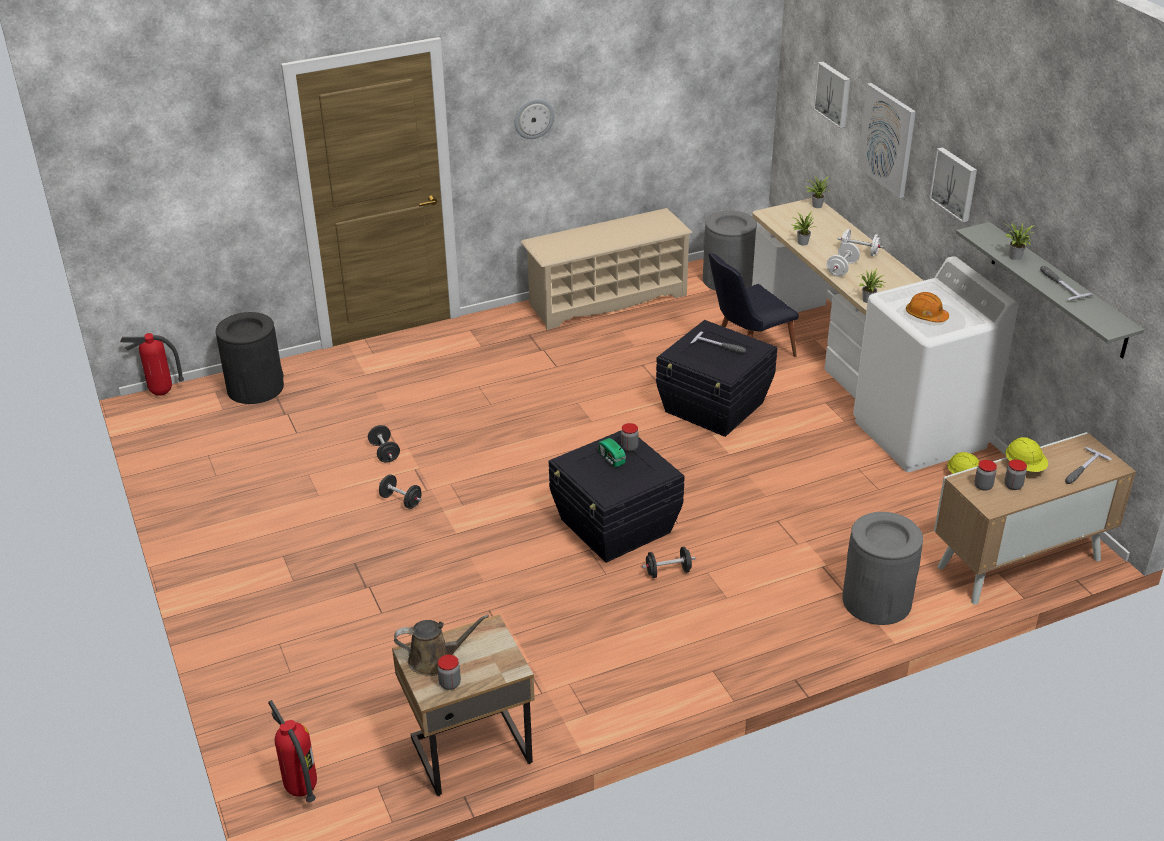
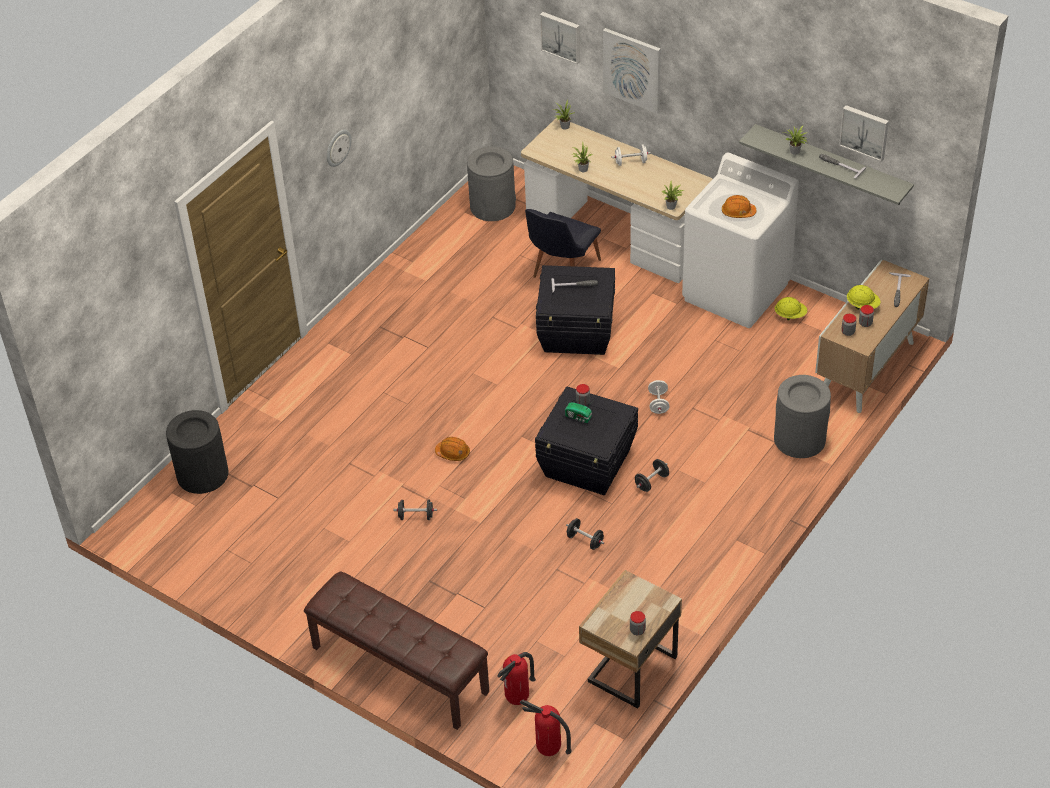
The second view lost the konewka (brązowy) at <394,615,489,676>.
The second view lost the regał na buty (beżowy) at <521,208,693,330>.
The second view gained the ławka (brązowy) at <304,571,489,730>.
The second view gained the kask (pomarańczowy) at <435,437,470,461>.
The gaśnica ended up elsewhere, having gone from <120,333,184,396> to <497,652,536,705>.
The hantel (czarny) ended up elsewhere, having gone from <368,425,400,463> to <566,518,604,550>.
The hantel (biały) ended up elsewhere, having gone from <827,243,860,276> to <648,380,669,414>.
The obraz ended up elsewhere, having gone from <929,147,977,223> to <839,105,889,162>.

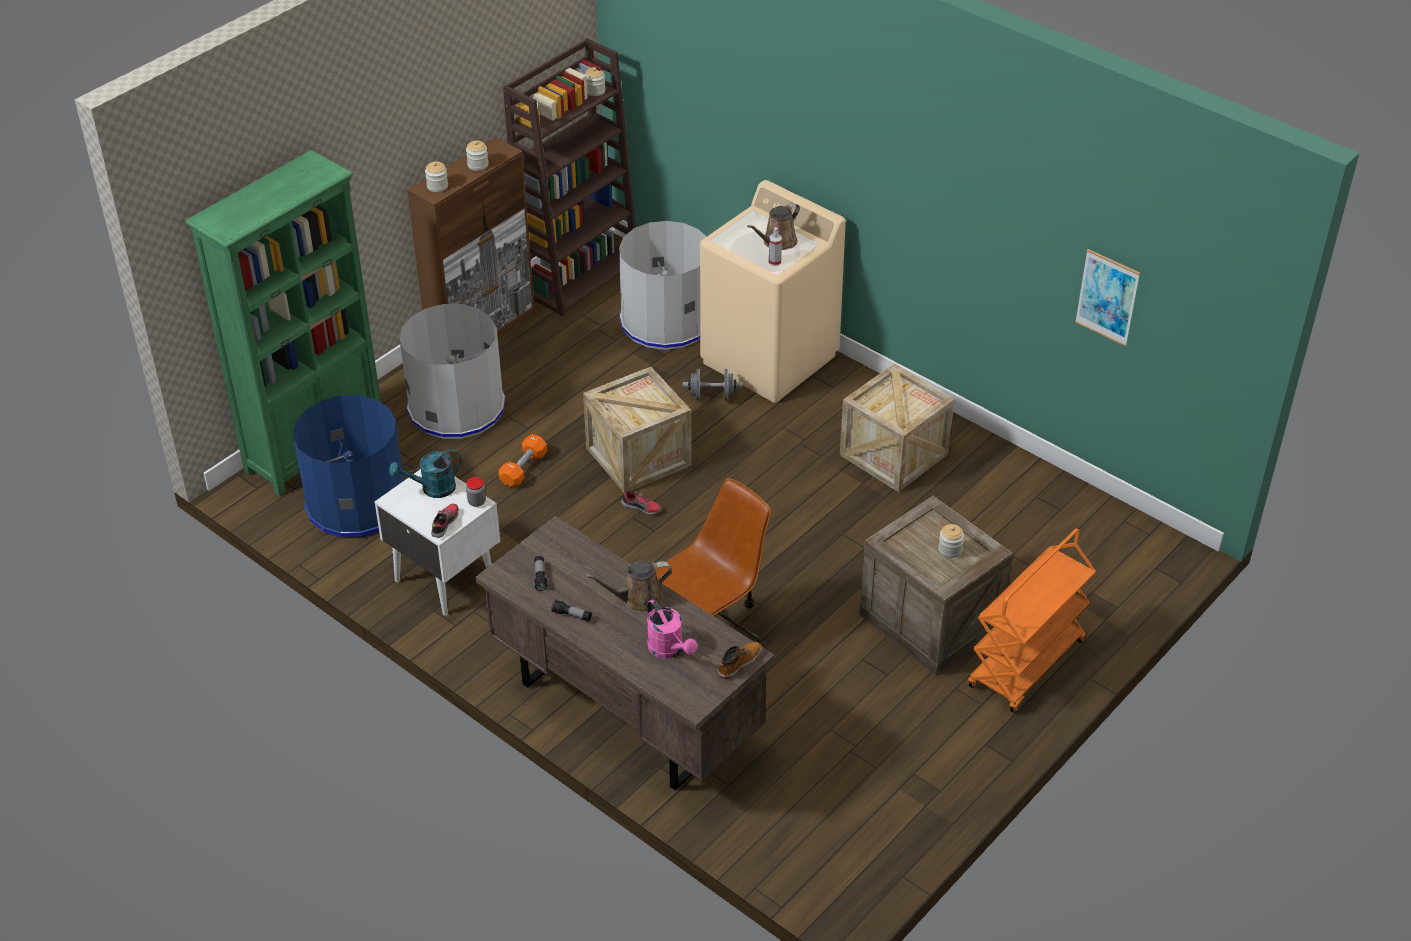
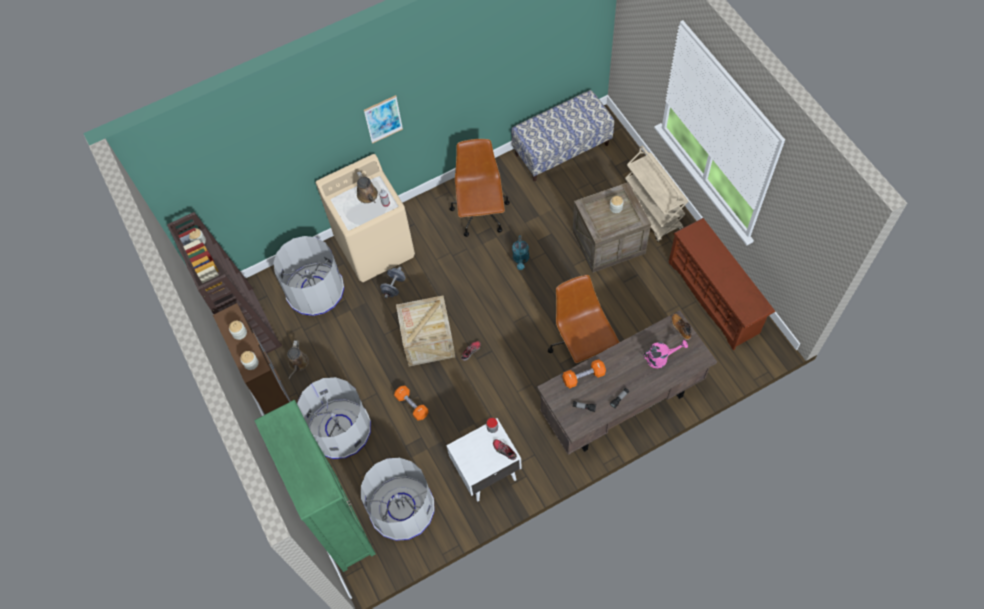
The second view gained the ławka at <511,90,614,181>.
The second view gained the hantel (pomarańczowy) at <562,359,606,388>.
The second view gained the regał na buty (brązowy) at <668,218,775,350>.
The konewka (turkusowy) ended up elsewhere, having gone from <389,449,461,498> to <512,235,529,270>.
The konewka (brązowy) ended up elsewhere, having gone from <585,561,672,612> to <287,340,309,379>.
The obraz ended up elsewhere, having gone from <1075,249,1140,347> to <364,95,403,144>.
Where the skrzynka stood at <840,363,955,492>, the krzesło biurowe (brązowy) came to stand at <449,139,510,237>.
What was the kosz na śmieci (niebieski) at <293,395,404,538> turned into the kosz na śmieci (szary) at <361,458,435,541>.
What was the wózek (pomarańczowy) at <968,529,1096,713> turned into the wózek (beżowy) at <625,146,689,242>.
------
**What you are asked to do**
Transcribe all of the records above character for character. Exclude the pictures.

**Task response**
The second view lost the konewka (brązowy) at <394,615,489,676>.
The second view lost the regał na buty (beżowy) at <521,208,693,330>.
The second view gained the ławka (brązowy) at <304,571,489,730>.
The second view gained the kask (pomarańczowy) at <435,437,470,461>.
The gaśnica ended up elsewhere, having gone from <120,333,184,396> to <497,652,536,705>.
The hantel (czarny) ended up elsewhere, having gone from <368,425,400,463> to <566,518,604,550>.
The hantel (biały) ended up elsewhere, having gone from <827,243,860,276> to <648,380,669,414>.
The obraz ended up elsewhere, having gone from <929,147,977,223> to <839,105,889,162>.

The second view gained the ławka at <511,90,614,181>.
The second view gained the hantel (pomarańczowy) at <562,359,606,388>.
The second view gained the regał na buty (brązowy) at <668,218,775,350>.
The konewka (turkusowy) ended up elsewhere, having gone from <389,449,461,498> to <512,235,529,270>.
The konewka (brązowy) ended up elsewhere, having gone from <585,561,672,612> to <287,340,309,379>.
The obraz ended up elsewhere, having gone from <1075,249,1140,347> to <364,95,403,144>.
Where the skrzynka stood at <840,363,955,492>, the krzesło biurowe (brązowy) came to stand at <449,139,510,237>.
What was the kosz na śmieci (niebieski) at <293,395,404,538> turned into the kosz na śmieci (szary) at <361,458,435,541>.
What was the wózek (pomarańczowy) at <968,529,1096,713> turned into the wózek (beżowy) at <625,146,689,242>.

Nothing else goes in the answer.